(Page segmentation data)

⟨

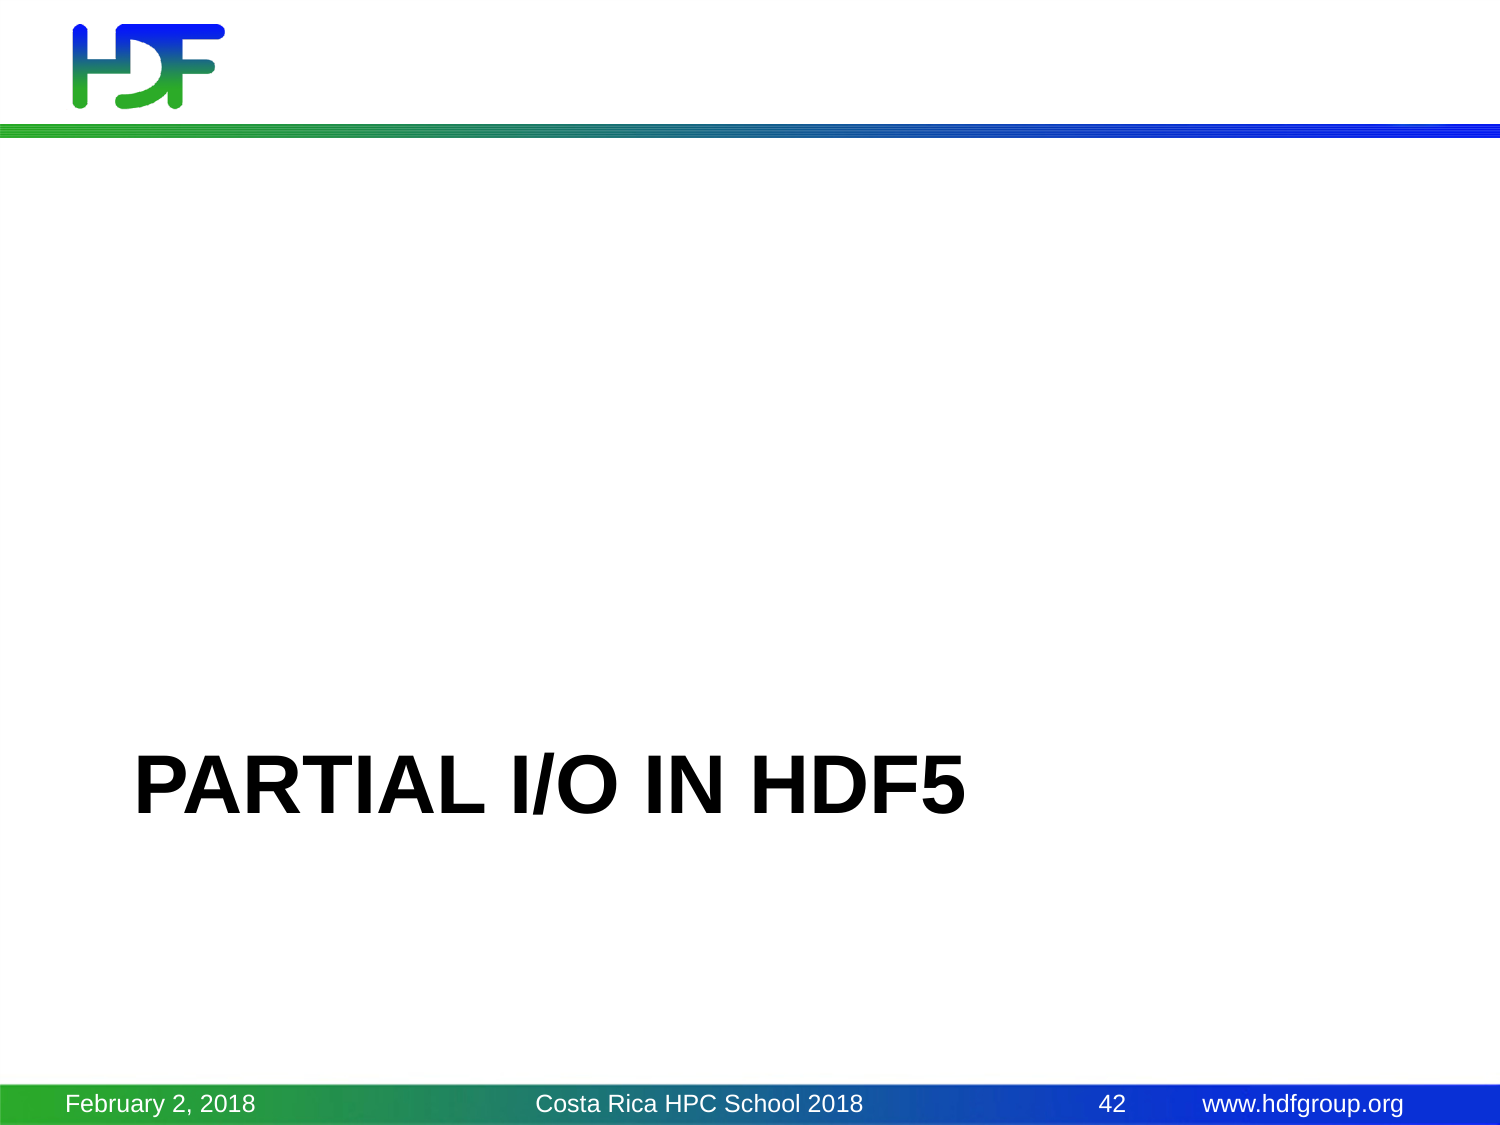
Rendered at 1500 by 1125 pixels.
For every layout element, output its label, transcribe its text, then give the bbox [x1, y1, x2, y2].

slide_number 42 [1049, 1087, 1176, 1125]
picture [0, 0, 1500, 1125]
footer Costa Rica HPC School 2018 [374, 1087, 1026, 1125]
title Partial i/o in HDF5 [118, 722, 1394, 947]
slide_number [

⟩

**Aim of the task**
Output only the lines from the one that contains "For every layout" through the final line of the records, exactly as given.

**Written answer**
For every layout element, output its label, transcribe its text, then give the bbox [x1, y1, x2, y2].

slide_number 42 [1049, 1087, 1176, 1125]
picture [0, 0, 1500, 1125]
footer Costa Rica HPC School 2018 [374, 1087, 1026, 1125]
title Partial i/o in HDF5 [118, 722, 1394, 947]
slide_number [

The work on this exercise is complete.